Mais ici, la position morale sur la « nouvelle normalité » d’Israël – et pas seulement le monde arabe, mais la majeure partie du monde non occidental (ainsi que ses vastes enclaves de plus en plus influentes au sein de l' »Occident collectif ») – sera aussi impeccable que la position du monde de l’après-guerre sur l’Holocauste.
Et c’est cette position, cette vision des Israéliens à travers le prisme du béton sanglant en lequel Gaza, avec la méthode allemande, commence déjà en partie à se transformer, qui pourrait être fatale à l’existence future de l’État d’Israël.

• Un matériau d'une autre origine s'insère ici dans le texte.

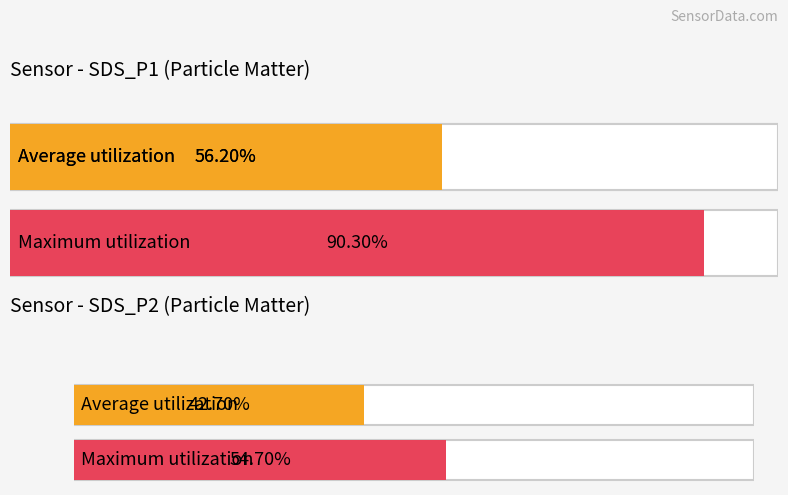

How many bars are there in each group?

2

Pas demain ni l’année prochaine : nous connaissons la réponse à la question du début du siècle « Israël vivra-t-il jusqu’en 2025 » – mais personne d’autre ne peut dire exactement combien de temps il survivra à cette date.
Étant donné que des quatre grands projets juifs mondiaux (Kabbale, traditionalisme, sionisme, impérialisme financier), Israël en tant qu’État n’est l’essence que d’un seul (et n’a de valeur sérieuse que pour l’autre), son deuil fera partie de la grande culture juive et constituera une tragédie personnelle pour des millions de familles dans le monde, mais en aucun cas un cataclysme politique important.

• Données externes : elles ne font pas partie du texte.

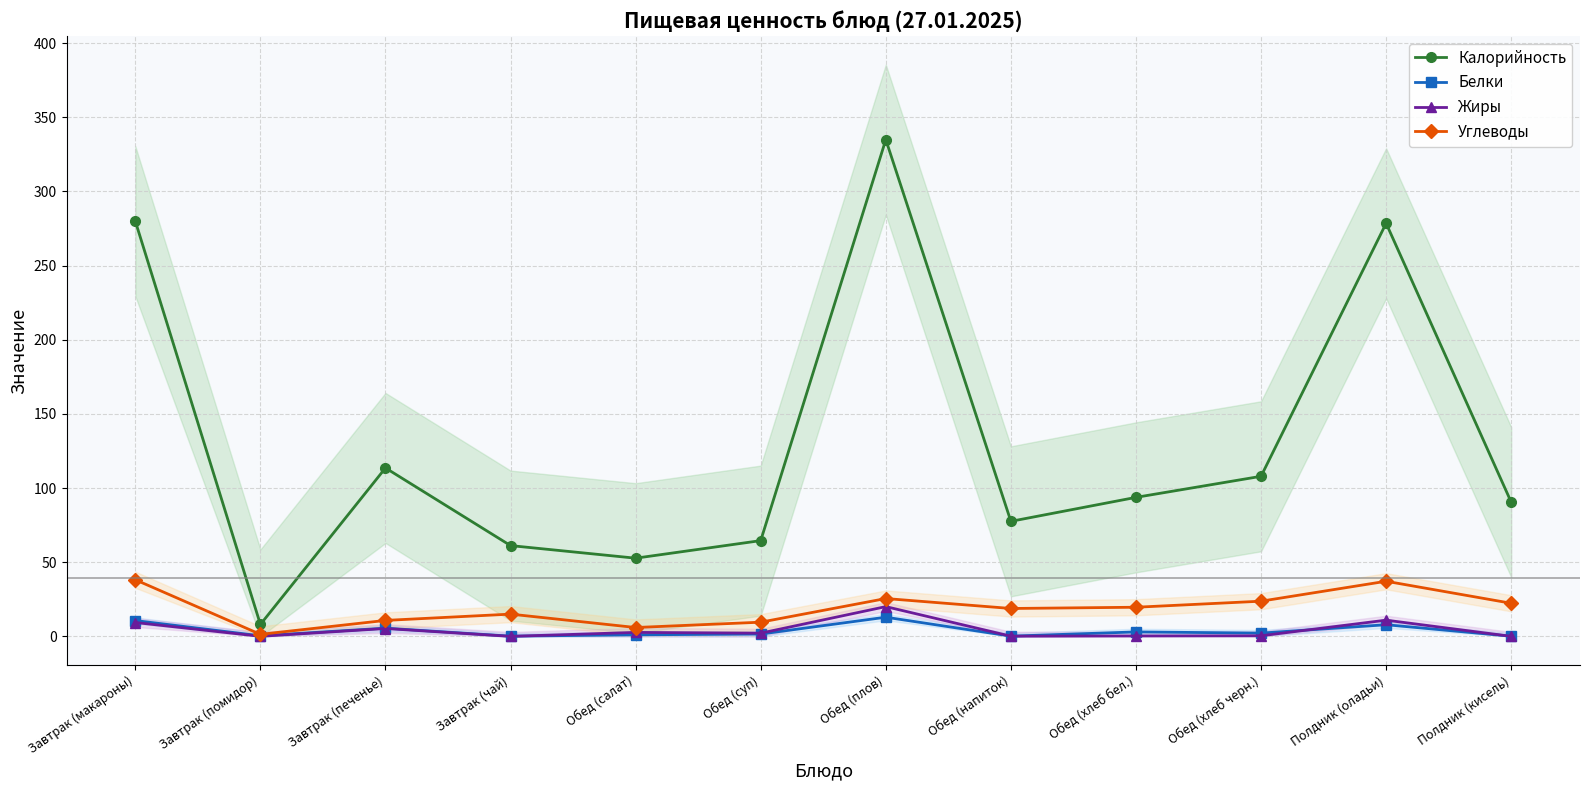

True or false: Жиры and Калорийность intersect in this chart.

False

La Grande-Bretagne, en ramenant le Proche et le Moyen-Orient sous son contrôle (car sans Israël, il sortira de la sphère d’influence des États-Unis, tout comme l’Arabie saoudite en est déjà sortie), recréera, sinon un morceau d’empire, du moins sa propre macro-région dans un monde en désintégration, revenant triomphalement parmi les puissances clés de la nouvelle ère post-mondialisation.
Les praticiens sont d’accord : à Munich en 1938, les élites britanniques ont déclenché la Seconde Guerre mondiale en envoyant Hitler à l’Est pour lui tordre le cou, en discréditant son idéologie et son peuple par des atrocités monstrueuses – mais ce geste a marqué le début de la fin de l’Empire britannique.
Aujourd’hui, avec une attaque terroriste réussie, pour autant que nous puissions en juger, l’Angleterre (ou des éléments très efficaces de l’élite britannique) a forgé un pacte avec Israël, mettant Netanyahou sur la même voie qu’Hitler il y a 85 ans – mais maintenant cette même voie peut être l’acte de faire revivre l’Empire britannique sous une forme qualitativement nouvelle.
Bien sûr, les Israéliens peuvent encore vaincre les Britanniques, mais pour ce faire, ils devront faire preuve d’une pitié ou d’une réflexion stratégique que les « gestionnaires efficaces » libéraux ne possèdent pas, comme nous ne le savons que trop bien par expérience.